After initially indicating he would pursue the Dunbar High School head football coach position, James Lacking has decided otherwise.
According to Dayton Public Schools board member Joe Lacey on Thursday, Lacking will submit his “non-acceptance” of the position to the board. Lacey also indicated Lacking believes former coach Darran Powell deserves the position and supports his appointment.
Lacking would neither confirm nor deny his intention when asked for comment Thursday.
That was the latest in a series of events that still left Dunbar without a head football coach four weeks from preseason practice.
Here’s how events unfolded the last 10 days:
• The school board voted not to renew Powell as Dunbar’s football coach.
• Because he was the No. 2 candidate, DPS Human Resources asked Lacking the next day if he were still interested in the job, and he said yes, according to Superintendent Rhonda Corr.
• The board approved Lacking as coach during a retreat last Saturday.
• During Tuesday’s board meeting, Lacking said no one from the school district informed him he had been hired, more than 72 hours after the retreat.
• Thursday, board member Lacey indicated Lacking will not accept the position, citing a message from the school district’s attorney to all board members.

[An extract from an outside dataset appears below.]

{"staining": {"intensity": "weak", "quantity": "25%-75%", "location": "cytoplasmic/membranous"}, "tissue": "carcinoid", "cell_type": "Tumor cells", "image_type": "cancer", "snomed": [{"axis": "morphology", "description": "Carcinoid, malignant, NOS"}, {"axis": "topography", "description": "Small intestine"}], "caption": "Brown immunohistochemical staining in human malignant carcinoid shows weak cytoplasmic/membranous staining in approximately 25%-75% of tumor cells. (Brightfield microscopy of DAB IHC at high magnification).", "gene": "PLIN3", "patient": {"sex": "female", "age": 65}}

Tuesday was a bizarre school board night. Dozens of Dunbar and Powell supporters — parents, players and coaches (including Powell and Lacking) — crowded into a tiny sixth floor conference room with the school board. Many were among the 1,500-plus who signed an online petition asking for the board to re-hire Powell.
School board members thanked the group for their interest and encouraged them to get their issue added to the agenda for a July 11 school board meeting. But neither the board members nor Corr mentioned that they had already approved Lacking — a fact most in the room seemed unaware of.
The online school board agenda for last Saturday was an oddity, listing a “James Jacking” for consideration for the Dunbar post. Asked whether that name was misspelled, Lacey indicated that, yes, Lacking was the hire.
School board office manager Cherisse Kidd confirmed that all of Saturday’s personnel items had been approved. Tuesday, Lacking said he had not received notification. By Thursday, Lacey said Lacking would no longer pursue the position.
Late Tuesday night, DPS announced there will be another school board meeting at 4:30 p.m. Friday. The notice said only that the board will “vote on recommendations from the superintendent and/or treasurer.”
The only order of business for Tuesday night’s meeting was a closed executive session to discuss the employment of unnamed school personnel. The school board did not vote on any hires.
“It’s overwhelming,” Powell said of Tuesday’s turnout. “I definitely appreciate all the love and support that we’ve gotten over the past week. It just shows that we’re truly family. Dunbar is deeper than just sports. They have my back and I love them for that.”
Powell said Dunbar’s coaches from last season still have been “conducting business day to day” with the team during summer activities. Many of those coaches were there Tuesday, including Lacking, who coached Dunbar’s offensive and defensive lines since Powell has been the head coach the last four seasons.
“We’re not going to leave the kids high and dry,” Powell said. “We’re still going to continue to do it unless they bring me back or bring somebody else in.”
Dunbar forfeited the final two games last season for using an academically ineligible player. Investigations by both the school district and the Ohio High School Athletic Association revealed that coaches and athletic directors did not fully understand the eligibility system.
During the final game against Belmont, once the ineligibility issue was understood, Dunbar called time out, had an emotional sideline team discussion, then ran two questionable plays that the OHSAA charged were intent to lose the game.
Dunbar’s coaches said that directive came from districtwide athletic director Mark Baker, who has denied it multiple times, but has declined to speak to the media about that. The school board gave Baker a two-year contract extension this past spring before declining to retain Powell.
OHSAA officials placed all DPS high school athletic programs on three years of probation and fined DPS $10,000. It targeted Baker, saying the instruction to lose the game came from him.
Nicole Robinson, whose son plays for Dunbar, said parents attended Tuesday’s meeting to support coaches and players, “to move forward in a positive manner for the upcoming football season,” she said.
“We’ve had some ups and downs, but in terms of making sure the students had tutors and things in place to make sure they were eligible to be on the field, we’ve always come together collectively as a group to support our players and our coaches.”
Joseph Scates, a Dunbar standout receiver who has drawn recruiting interest from some of the nation’s top programs, said summer on-field work for Dunbar football “has been going great.”
“The coaching staff and coaching jobs are still kinda complicated and that’s why we’re here (Tuesday) now to get things straightened out,” Scates said. “Darran is more than just a coach to us. It’s more to it than just football. He actually loves us and has been building us and wants us to grow up and be successful young men. … We’re going the extra mile for him because he goes the extra mile for us.”